The equations are useful because they describe the physics of many phenomena of scientific and engineering interest. They may be used to model the weather, ocean currents, water flow in a pipe and air flow around a wing.


\[\iint_{S} K d A=2 \pi \chi(S)\]

The Gauss–Bonnet formula, is a relationship between surfaces in differential geometry. It connects the curvature of a surface (from geometry) to its Euler characteristic (from topology).

In the simplest application, the case of a triangle on a plane, the sum of its angles is 180 degrees. The Gauss–Bonnet formula extends this to more complicated shapes and curved surfaces, connecting the local and global geometries.

The theorem is named after Carl Friedrich Gauss, who developed a version but never published it, and Pierre Ossian Bonnet, who published a special case in 1848.

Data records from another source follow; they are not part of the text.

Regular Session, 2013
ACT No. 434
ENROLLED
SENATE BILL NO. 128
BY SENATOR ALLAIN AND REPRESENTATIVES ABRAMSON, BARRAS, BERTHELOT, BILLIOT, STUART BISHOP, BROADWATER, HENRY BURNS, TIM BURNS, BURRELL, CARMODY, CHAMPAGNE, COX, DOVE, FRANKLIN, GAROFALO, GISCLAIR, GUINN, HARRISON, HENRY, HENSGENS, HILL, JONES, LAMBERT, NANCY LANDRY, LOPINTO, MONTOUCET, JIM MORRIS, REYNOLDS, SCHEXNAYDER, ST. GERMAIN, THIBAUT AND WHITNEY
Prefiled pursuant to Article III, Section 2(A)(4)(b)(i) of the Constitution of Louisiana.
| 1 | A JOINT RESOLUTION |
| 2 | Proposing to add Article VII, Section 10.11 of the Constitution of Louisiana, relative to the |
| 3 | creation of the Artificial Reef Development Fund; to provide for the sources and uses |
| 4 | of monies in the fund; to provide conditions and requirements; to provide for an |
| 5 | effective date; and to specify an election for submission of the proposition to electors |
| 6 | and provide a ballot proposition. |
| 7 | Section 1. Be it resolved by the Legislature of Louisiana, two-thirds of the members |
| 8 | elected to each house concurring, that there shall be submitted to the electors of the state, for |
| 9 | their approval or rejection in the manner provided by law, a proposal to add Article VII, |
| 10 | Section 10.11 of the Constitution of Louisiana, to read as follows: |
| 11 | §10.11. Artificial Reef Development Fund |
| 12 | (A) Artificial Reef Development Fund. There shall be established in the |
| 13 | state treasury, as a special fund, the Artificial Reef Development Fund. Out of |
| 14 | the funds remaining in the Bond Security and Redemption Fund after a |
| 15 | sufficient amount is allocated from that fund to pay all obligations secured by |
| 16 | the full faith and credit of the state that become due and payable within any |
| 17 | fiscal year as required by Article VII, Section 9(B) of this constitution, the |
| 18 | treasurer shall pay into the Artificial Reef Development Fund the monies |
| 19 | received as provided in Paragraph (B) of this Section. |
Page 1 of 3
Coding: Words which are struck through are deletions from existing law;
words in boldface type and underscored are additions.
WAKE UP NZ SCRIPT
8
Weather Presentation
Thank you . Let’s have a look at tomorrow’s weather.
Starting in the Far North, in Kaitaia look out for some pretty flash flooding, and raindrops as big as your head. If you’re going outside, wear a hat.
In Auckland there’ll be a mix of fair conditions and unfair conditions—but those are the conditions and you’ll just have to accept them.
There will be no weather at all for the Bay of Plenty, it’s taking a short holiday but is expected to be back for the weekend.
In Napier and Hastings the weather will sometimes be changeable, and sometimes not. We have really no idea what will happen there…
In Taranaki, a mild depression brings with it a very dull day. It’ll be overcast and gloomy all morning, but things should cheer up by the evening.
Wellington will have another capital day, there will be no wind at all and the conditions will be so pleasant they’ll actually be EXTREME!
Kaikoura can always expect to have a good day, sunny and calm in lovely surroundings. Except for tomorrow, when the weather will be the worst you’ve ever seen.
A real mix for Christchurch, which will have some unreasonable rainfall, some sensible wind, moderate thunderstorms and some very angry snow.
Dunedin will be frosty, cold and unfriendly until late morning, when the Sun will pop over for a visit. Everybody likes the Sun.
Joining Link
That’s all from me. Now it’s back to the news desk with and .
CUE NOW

\[\begin{array}{cc} \nabla \cdot E=0 & \nabla \cdot B=0 \\ \nabla \times E=-\frac{\partial B}{\partial t} & \nabla \times B=\frac{1}{c^{2}} \frac{\partial E}{\partial t} \end{array}\]

Maxwell’s equations are a set of coupled partial differential equations that, together with the Lorentz force law, form the foundation of classical electromagnetism, classical optics, and electric circuits. The equations provide a mathematical model for electric, optical, and radio technologies, such as power generation, electric motors, wireless communication, lenses, radar etc.


\[l^{2} \geq 4 \pi A\]

The isoperimetric inequality is a geometric inequality involving the perimeter of a set and its volume.

It relates the square of the circumference of a closed curve and the area of a plane region it encloses.


\[P=\sum_{k} \exp \left(-\frac{E_{k}}{k_{B} T}\right)\]

In statistical mechanics, a canonical ensemble is the statistical ensemble that represents the possible states of a mechanical system in thermal equilibrium with a heat bath at a fixed temperature. The system can exchange energy with the heat bath, so that the states of the system will differ in total energy.

The principal thermodynamic variable of the canonical ensemble, determining the probability distribution of states, is the absolute temperature (symbol: T). The ensemble typically also depends on mechanical variables such as the number of particles in the system (symbol: N) and the system’s volume (symbol: V), each of which influence the nature of the system’s internal states. An ensemble with these three parameters is sometimes called the NVT ensemble.


\[\pi(n) \sim \frac{n}{\log n}\]

In number theory, the prime number theorem (PNT) describes the asymptotic distribution of the prime numbers among the positive integers. It formalizes the intuitive idea that primes become less common as they become larger by precisely quantifying the rate at which this occurs. The theorem was proved independently by Jacques Hadamard and Charles Jean de la Vallée Poussin in 1896 using ideas introduced by Bernhard Riemann (in particular, the Riemann zeta function).

The first such distribution found is π(N) ~ N / log(N), where π(N) is the prime-counting function (the number of primes less than or equal to N) and log(N) is the natural logarithm of N. This means that for large enough N, the probability that a random integer not greater than N is prime is very close to 1 / log(N). Consequently, a random integer with at most 2n digits (for large enough n) is about half as likely to be prime as a random integer with at most n digits. For example, among the positive integers of at most 1000 digits, about one in 2300 is prime (log(101000) ≈ 2302.6), whereas among positive integers of at most 2000 digits, about one in 4600 is prime (log(102000) ≈ 4605.2). In other words, the average gap between consecutive prime numbers among the first N integers is roughly log(N).